“I found $35.00 sitting in front of me on the street in a newspaper,” former Red Sox great and brother to Joe, Dominic DiMaggio once told me. “I took it home to mother, gave it to her, and thought she would be very pleased. She got almost teary-eyed and felt very badly because she felt it was someone’s weekly salary.
“I believe I learned a very strong lesson from that — your happy that you made a gain, but you made the gain at somebody’s expense.”
A recent study reminded me of the DiMaggio story.
An experiment took place over three years, “possibly the largest real-world test,” The New York Times reports (June 21), “of whether people behave honestly when given incentives not to…”
As first reported in the journal Science, “Civic honesty is essential to social capital and economic development, but is often in conflict with material self-interest.
“We examine the trade-off between honesty and self-interest using field experiments in 355 cities spanning 40 countries around the globe. We turned in over 17,000 lost wallets with varying amounts of money at public and private institutions, and measured whether recipients contacted the owner to return the wallets.
“In virtually all countries citizens were more likely to return wallets that contained more money…. Additional data suggest our main findings can be explained by a combination of altruistic concerns and an aversion to viewing oneself as a thief…”
“The wallets, transparent business card cases with contents instantly visible,” the Times writes, contained three business cards with a male name common to that country (Dimitri Ivanov for Russia, Tono Hendrianta for Indonesia, Peter Kihiga for Kenya). The American names were Brad O’Brien, Brett Miller or Connor Baker.
“Each business card listed an email address and identified the man as a freelance software engineer so people wouldn’t try contacting employers.
“Each wallet also contained a key and a handwritten grocery list in the native language: milk (or a locally analogous drink), bread, pasta (or rice or noodles), bananas. Some wallets had no money inside; some had $13.45 in local currency, adjusted to a comparable value for each country.
“Research assistants walked into post offices, hotels, police stations, banks, museums or similar places, approached someone at the reception desk and said ‘Hi, I found this on the street around the corner.” They slid the wallet toward the person, saying “Somebody must have lost it. I’m in a hurry and have to go. Can you please take care of it?’ …
“On average,” The Times reports, “40 percent of people given cashless wallets reported them, compared with 51 percent of people given wallets with money.
“Researchers were surprised. But then they ran the experiment again in three countries (Poland, the United Kingdom and the United States), adding ‘big money’ wallets containing $94.15. The difference was even starker. Way more people emailed to return the wallets with the larger amount: 72 percent compared with 61 percent of people given wallets containing $13.45 and 46 percent of people given cashless wallets.

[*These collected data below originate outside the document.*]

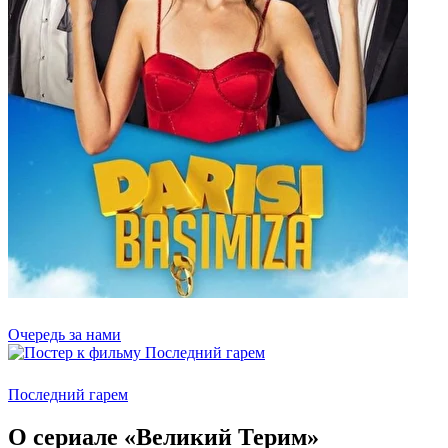
Очередь за нами
Последний гарем
О сериале «Великий Терим»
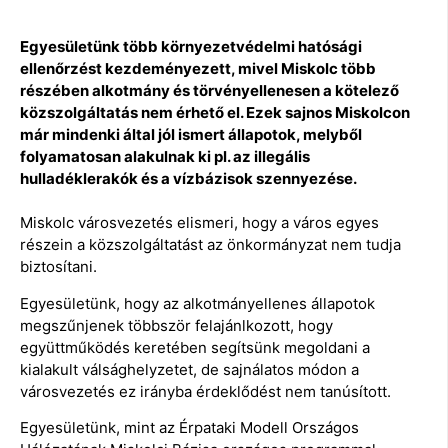
Egyesületünk több környezetvédelmi hatósági
ellenőrzést kezdeményezett, mivel Miskolc több
részében alkotmány és törvényellenesen a kötelező
közszolgáltatás nem érhető el. Ezek sajnos Miskolcon
már mindenki által jól ismert állapotok, melyből
folyamatosan alakulnak ki pl. az illegális
hulladéklerakók és a vízbázisok szennyezése.
Miskolc városvezetés elismeri, hogy a város egyes
részein a közszolgáltatást az önkormányzat nem tudja
biztosítani.
Egyesületünk, hogy az alkotmányellenes állapotok
megszűnjenek többször felajánlkozott, hogy
együttműködés keretében segítsünk megoldani a
kialakult válsághelyzetet, de sajnálatos módon a
városvezetés ez irányba érdeklődést nem tanúsított.
Egyesületünk, mint az Érpataki Modell Országos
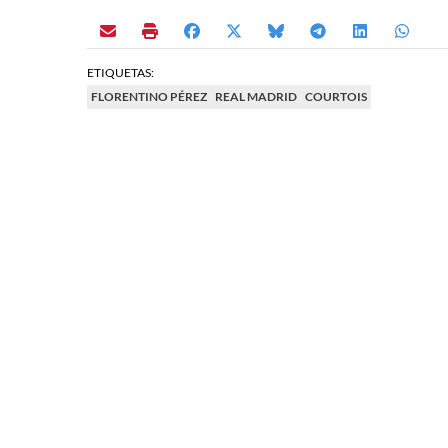
ETIQUETAS:
FLORENTINO PÉREZ
REAL MADRID
COURTOIS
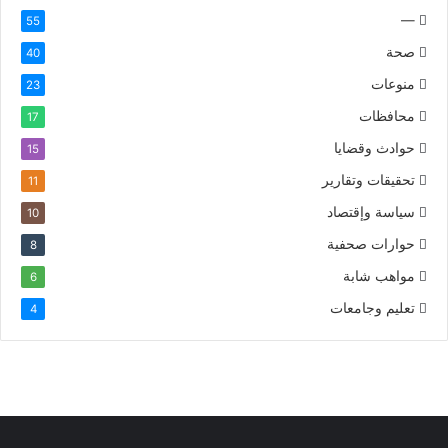
—
55
صحة
40
منوعات
23
محافظات
17
حوادث وقضايا
15
تحقيقات وتقارير
11
سياسة وإقتصاد
10
حوارات صحفية
8
مواهب شابة
6
تعليم وجامعات
4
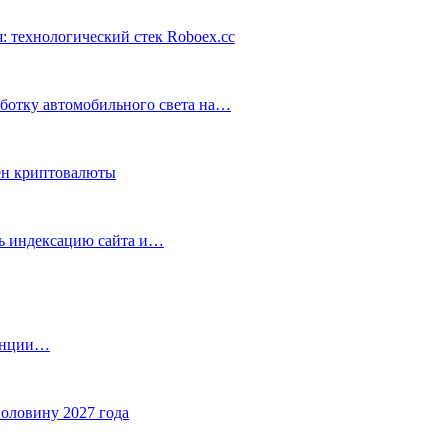
: технологический стек Roboex.cc
аботку автомобильного света на…
ен криптовалюты
ть индексацию сайта и…
танции…
половину 2027 года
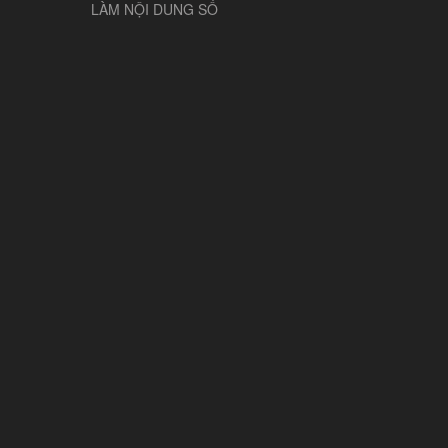
LÀM NỘI DUNG SỐ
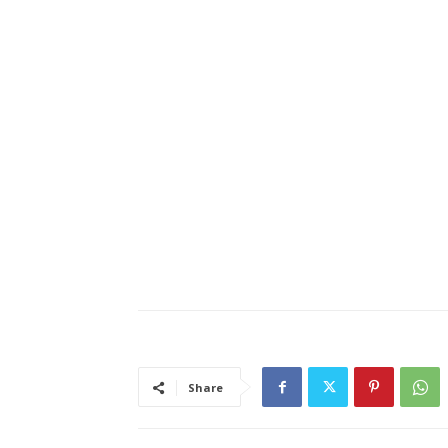
Share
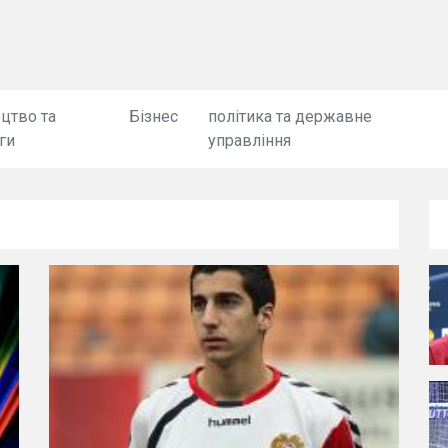
цтво та
Бізнес
політика та державне
ги
управління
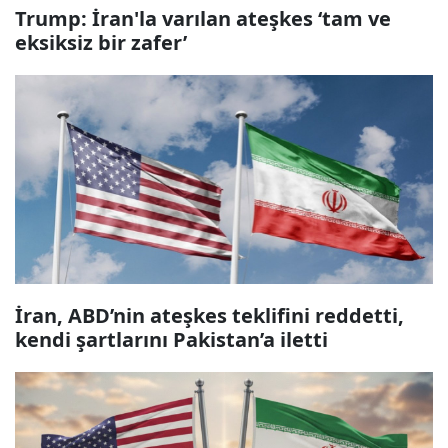
Trump: İran'la varılan ateşkes ‘tam ve
eksiksiz bir zafer’
İran, ABD’nin ateşkes teklifini reddetti,
kendi şartlarını Pakistan’a iletti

“ ‘The evidence suggests that people tend to care about the welfare of others and they have an aversion to seeing themselves as a thief,’ said Alain Cohn, a study author and assistant professor of information at the University of Michigan. People given wallets with more money have more to gain from dishonesty, but that also increases ‘the psychological cost of the dishonest act.’ ”
Finders keepers, losers weepers? According to the study, not for most of us.